On pourra juger la réponse de Netflix inflexible et un rien arrogante. Après tout, que lui coûterait cette mention qui figure dans de nombreux biopics? D’autant qu’elle est totalement compréhensible. Netflix a certes raison de dire qu’une mention n’aurait aucun effet sur le public (à part celui de rassurer la famille royale): nous sommes tous habitués à (ne pas) lire ces mentions, y voyant souvent et à juste titre une simple clause de style ou un airbag juridique. En revanche, la plateforme se trompe en prétendant que ses abonnés, c’est-à-dire nous tous, faisons parfaitement la différence entre ce qui relève de la fiction et de la réalité.

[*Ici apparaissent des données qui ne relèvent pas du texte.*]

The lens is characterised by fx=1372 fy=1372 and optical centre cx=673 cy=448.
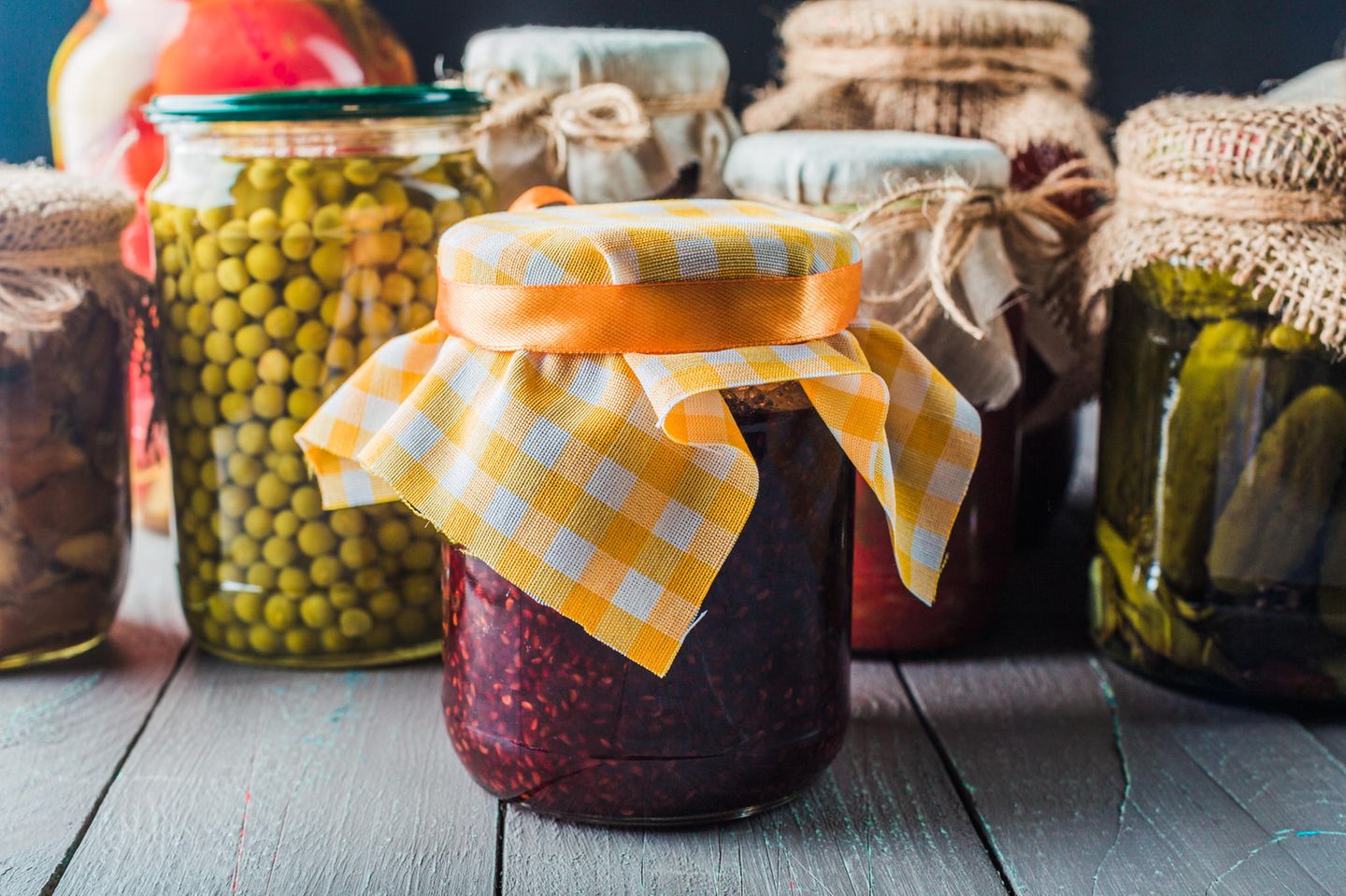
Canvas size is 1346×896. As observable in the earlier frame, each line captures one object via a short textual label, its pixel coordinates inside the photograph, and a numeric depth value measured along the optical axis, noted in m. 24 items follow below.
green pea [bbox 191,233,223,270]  0.74
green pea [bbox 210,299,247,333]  0.74
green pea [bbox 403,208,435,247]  0.74
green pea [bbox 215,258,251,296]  0.73
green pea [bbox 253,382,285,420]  0.75
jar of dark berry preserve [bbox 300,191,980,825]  0.55
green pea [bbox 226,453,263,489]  0.76
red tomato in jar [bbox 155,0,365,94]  0.89
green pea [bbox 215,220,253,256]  0.73
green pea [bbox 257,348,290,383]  0.75
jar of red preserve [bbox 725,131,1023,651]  0.74
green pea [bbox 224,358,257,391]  0.75
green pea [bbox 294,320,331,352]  0.74
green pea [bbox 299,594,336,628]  0.77
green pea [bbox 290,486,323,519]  0.76
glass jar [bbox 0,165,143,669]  0.75
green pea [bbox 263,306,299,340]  0.74
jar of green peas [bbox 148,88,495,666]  0.73
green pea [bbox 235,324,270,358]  0.74
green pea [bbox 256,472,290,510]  0.76
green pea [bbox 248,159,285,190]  0.73
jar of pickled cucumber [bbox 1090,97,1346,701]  0.69
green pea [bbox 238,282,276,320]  0.74
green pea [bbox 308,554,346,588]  0.77
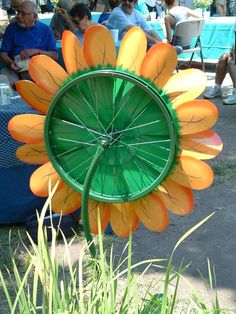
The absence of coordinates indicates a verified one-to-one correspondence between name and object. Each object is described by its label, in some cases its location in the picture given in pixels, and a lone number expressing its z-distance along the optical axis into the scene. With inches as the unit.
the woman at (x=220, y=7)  532.7
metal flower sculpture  70.6
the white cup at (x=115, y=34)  227.6
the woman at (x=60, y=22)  293.3
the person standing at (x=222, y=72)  275.5
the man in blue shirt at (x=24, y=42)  218.4
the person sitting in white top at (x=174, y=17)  350.3
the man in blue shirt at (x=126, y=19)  273.3
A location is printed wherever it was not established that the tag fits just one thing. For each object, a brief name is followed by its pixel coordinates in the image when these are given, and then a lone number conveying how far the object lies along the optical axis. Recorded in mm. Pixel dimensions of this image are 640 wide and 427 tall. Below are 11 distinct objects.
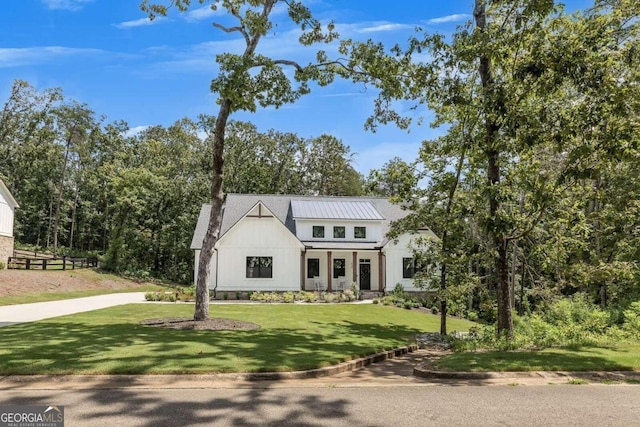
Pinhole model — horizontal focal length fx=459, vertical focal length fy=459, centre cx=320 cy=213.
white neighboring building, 29047
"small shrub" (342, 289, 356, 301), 26267
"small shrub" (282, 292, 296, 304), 24797
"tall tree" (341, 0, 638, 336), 9898
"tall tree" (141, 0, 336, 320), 12469
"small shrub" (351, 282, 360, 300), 27059
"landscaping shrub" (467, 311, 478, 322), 22086
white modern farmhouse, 28891
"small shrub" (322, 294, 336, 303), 25484
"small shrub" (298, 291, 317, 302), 25625
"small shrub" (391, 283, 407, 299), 26870
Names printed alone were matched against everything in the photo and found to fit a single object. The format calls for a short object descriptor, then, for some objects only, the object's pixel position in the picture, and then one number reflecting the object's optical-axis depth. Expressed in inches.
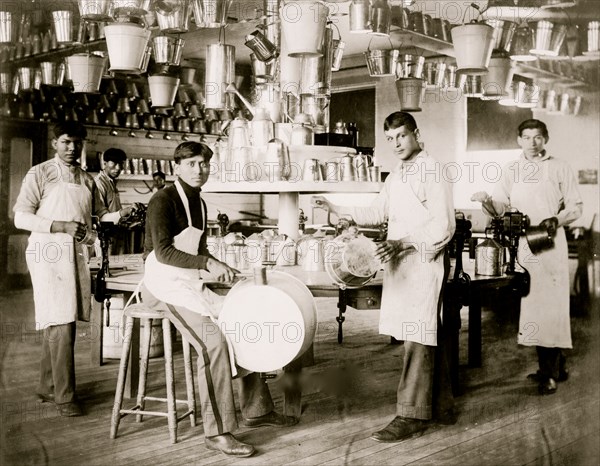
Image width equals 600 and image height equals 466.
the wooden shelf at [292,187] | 164.4
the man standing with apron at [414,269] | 134.0
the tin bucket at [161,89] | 185.0
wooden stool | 130.0
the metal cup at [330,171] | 170.4
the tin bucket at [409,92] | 188.1
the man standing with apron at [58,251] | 143.6
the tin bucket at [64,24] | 149.2
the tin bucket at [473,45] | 149.1
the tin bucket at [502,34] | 167.8
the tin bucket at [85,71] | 158.6
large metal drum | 124.0
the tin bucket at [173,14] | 142.9
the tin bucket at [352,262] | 136.5
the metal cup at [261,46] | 162.9
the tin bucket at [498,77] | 167.8
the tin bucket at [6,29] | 158.6
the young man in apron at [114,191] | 166.7
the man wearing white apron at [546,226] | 164.9
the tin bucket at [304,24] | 134.0
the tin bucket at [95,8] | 124.8
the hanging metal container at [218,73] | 158.9
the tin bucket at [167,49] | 169.0
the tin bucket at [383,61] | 187.0
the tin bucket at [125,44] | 140.0
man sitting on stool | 124.7
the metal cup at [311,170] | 168.1
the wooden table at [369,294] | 141.8
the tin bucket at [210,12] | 140.3
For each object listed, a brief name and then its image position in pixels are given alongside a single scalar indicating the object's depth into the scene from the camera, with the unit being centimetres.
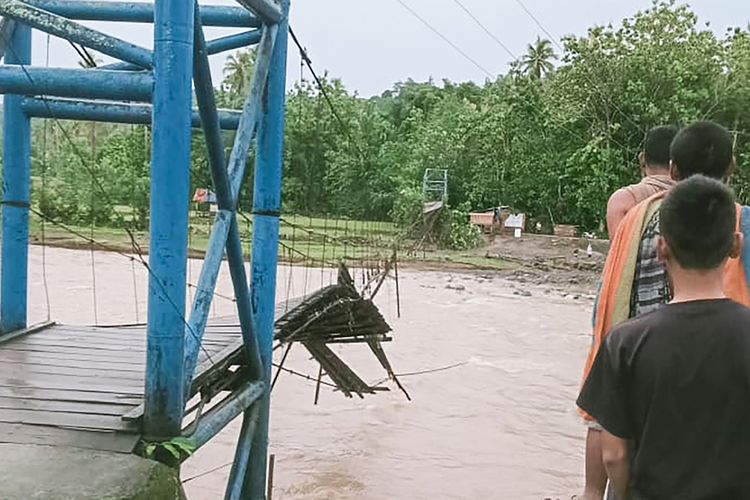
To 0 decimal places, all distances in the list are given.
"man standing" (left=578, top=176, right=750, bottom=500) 167
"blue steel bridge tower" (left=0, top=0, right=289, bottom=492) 239
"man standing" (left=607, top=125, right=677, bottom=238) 268
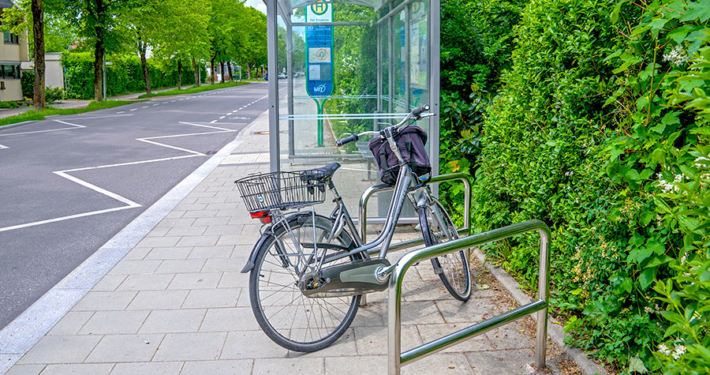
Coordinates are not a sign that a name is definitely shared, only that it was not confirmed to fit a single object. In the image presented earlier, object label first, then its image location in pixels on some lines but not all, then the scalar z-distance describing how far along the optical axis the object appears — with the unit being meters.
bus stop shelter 6.43
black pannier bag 4.16
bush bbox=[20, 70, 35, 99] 35.56
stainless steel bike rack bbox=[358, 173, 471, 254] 4.45
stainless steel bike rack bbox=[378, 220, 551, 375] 2.79
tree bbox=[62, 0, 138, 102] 31.09
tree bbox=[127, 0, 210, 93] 35.16
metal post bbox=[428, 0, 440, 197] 6.25
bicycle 3.64
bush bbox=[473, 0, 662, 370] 3.21
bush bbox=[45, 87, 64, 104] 35.28
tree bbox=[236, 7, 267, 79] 78.38
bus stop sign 8.95
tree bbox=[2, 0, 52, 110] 24.95
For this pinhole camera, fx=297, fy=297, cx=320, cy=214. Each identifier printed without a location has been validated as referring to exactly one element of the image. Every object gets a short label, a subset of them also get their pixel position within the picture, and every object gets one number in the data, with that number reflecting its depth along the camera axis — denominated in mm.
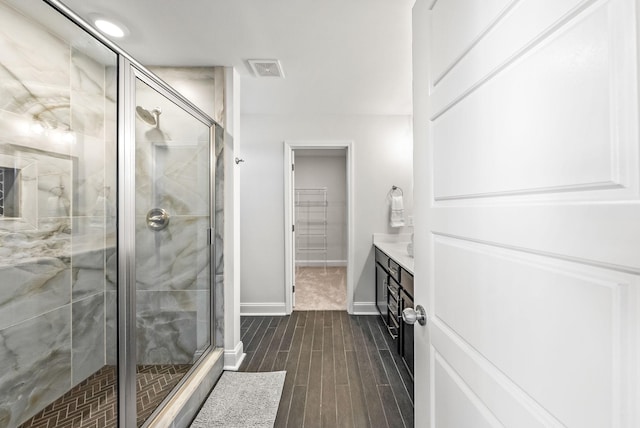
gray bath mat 1761
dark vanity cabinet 2131
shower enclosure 1420
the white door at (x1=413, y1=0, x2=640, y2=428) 372
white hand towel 3486
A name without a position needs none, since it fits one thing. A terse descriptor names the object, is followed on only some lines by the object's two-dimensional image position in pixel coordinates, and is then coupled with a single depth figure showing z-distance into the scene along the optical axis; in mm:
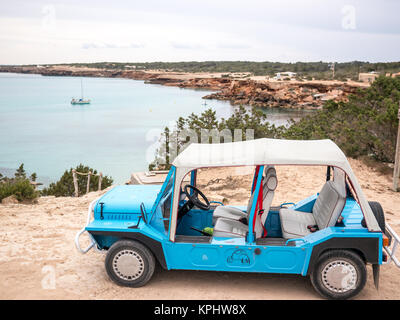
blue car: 5098
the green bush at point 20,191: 11797
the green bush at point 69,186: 18172
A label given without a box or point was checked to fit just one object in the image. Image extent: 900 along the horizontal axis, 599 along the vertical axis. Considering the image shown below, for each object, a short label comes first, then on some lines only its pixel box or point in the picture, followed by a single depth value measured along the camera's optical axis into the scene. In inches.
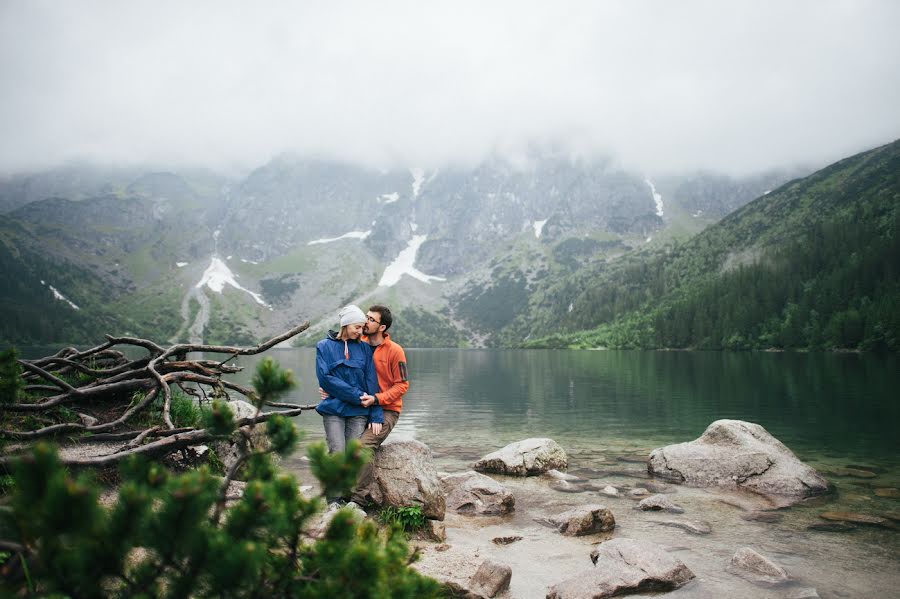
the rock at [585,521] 473.1
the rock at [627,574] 330.0
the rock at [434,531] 423.8
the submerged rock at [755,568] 365.1
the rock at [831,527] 490.9
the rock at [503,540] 444.8
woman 385.4
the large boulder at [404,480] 452.4
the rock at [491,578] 319.1
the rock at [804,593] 335.1
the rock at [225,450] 452.4
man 406.0
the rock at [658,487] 649.6
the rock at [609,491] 627.3
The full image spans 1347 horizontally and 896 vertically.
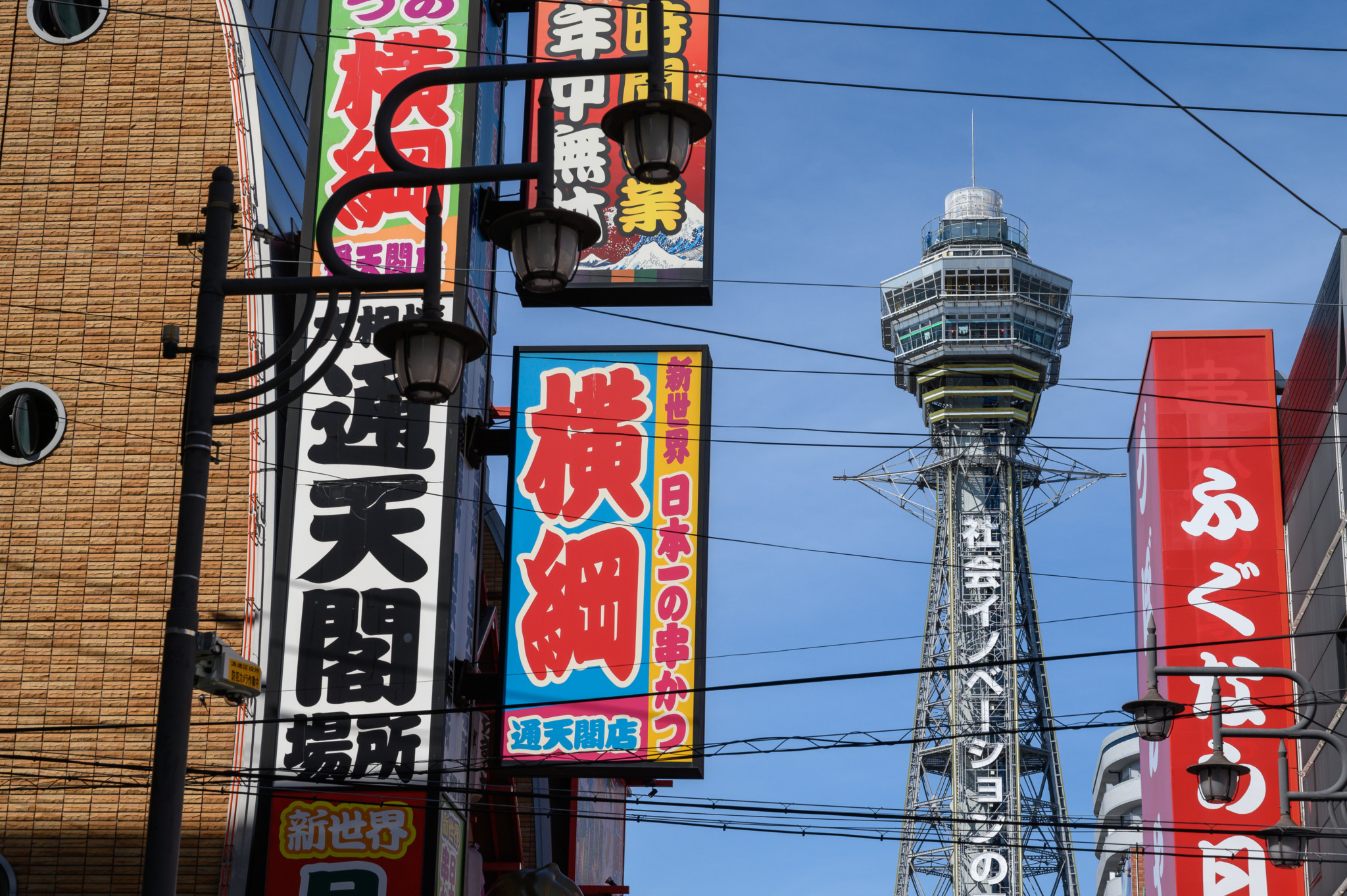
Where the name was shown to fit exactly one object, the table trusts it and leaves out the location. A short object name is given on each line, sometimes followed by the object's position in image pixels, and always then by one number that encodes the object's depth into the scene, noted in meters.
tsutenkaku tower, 116.06
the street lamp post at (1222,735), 19.80
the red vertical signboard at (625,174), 25.77
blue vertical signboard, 24.70
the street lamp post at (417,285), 10.95
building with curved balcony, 95.50
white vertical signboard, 23.92
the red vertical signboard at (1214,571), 31.02
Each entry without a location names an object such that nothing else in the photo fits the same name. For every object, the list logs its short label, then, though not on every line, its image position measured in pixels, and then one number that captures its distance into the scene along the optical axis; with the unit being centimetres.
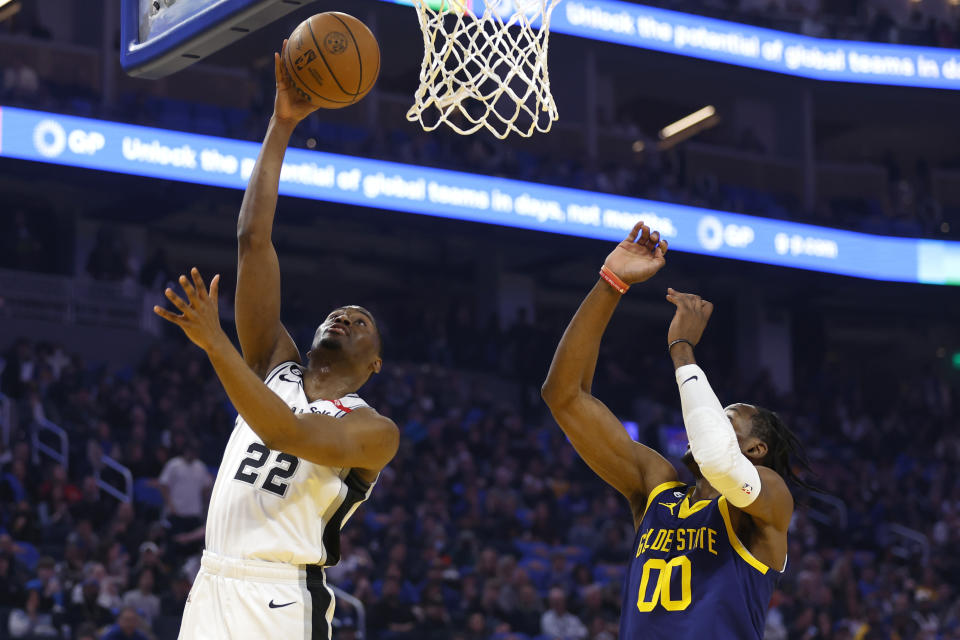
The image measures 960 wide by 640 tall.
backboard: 725
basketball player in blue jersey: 630
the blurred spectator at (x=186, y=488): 1902
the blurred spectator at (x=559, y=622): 1950
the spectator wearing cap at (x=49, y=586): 1609
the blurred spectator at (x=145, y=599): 1640
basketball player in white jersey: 609
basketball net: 910
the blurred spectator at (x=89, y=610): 1593
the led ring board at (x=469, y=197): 2512
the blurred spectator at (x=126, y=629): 1524
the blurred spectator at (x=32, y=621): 1567
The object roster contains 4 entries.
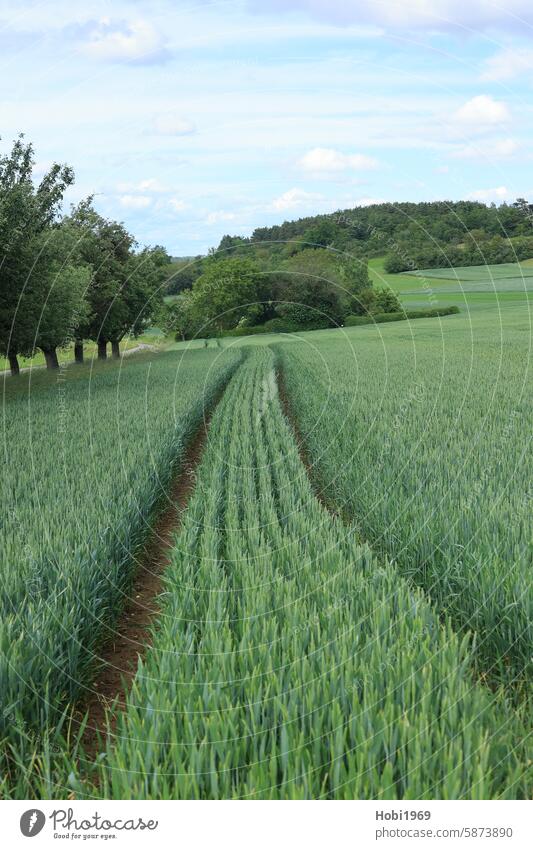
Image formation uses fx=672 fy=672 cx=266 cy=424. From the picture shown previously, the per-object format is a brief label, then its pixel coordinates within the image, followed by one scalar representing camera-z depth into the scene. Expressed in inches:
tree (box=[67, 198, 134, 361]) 1270.9
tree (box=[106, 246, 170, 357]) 1454.0
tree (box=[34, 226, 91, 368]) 1013.8
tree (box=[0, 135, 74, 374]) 868.0
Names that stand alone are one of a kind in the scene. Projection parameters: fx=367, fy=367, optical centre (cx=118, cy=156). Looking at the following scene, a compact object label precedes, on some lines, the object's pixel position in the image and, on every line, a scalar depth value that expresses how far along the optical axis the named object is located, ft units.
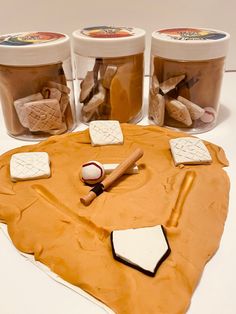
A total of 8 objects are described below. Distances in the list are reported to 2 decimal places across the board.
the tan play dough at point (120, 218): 1.17
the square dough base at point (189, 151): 1.75
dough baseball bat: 1.51
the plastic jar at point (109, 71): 1.98
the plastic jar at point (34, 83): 1.85
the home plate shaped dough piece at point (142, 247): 1.20
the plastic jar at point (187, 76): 1.92
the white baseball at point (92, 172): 1.61
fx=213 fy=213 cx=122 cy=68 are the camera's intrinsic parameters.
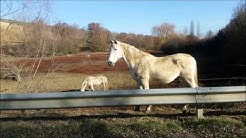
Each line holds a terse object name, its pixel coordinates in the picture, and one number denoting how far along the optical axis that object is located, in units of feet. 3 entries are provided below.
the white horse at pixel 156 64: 15.94
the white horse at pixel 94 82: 29.21
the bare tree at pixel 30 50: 23.64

Tout cela est beaucoup plus trouble et paradoxal qu’il y paraît. Pour traiter de ce que l’on appelle les “faits réels” d’histoire ou d’actualité, il existe trois types de formats audiovisuels par ordre de fictionnalisation croissant: le documentaire, la docufiction et la fiction proprement dite (films ou séries). Nous n’attendons pas évidemment de The Crown qu’elle nous dise, au même titre qu’un documentaire, la vérité “à la lettre” – nous savons parfaitement que les dialogues entre Churchill et la Reine ont été réécrits, par exemple. Pour autant, nous en attendons une vérité “dans l’esprit”, ce dont témoignent les recours fréquents des spectateurs à Wikipédia. Ainsi The Crown est-elle parvenue, au fil des saisons, à passer un contrat tout particulier avec ses spectateurs: offrir les plaisirs de la fiction – et avec quelle virtuosité dramaturgique! – et la caution de la réalité historique. Une forme de pacte fictionnel: celui d’un “mensonge qui dit la vérité”, travestissant la réalité des faits par la fiction mais offrant le sens que la réalité leur refuse, comme le note Huxley. Une ambiguïté qui constitue le capital de The Crown.

Dès lors, il n’est pas étonnant que Netflix s’interdise d’ajouter une mention explicite au générique qui dissoudrait ce pacte. Car la plateforme est pleinement consciente, comme le cardinal de Retz l’avait été avant elle, “que l’on ne sort de l’ambiguïté qu’à ses dépens”.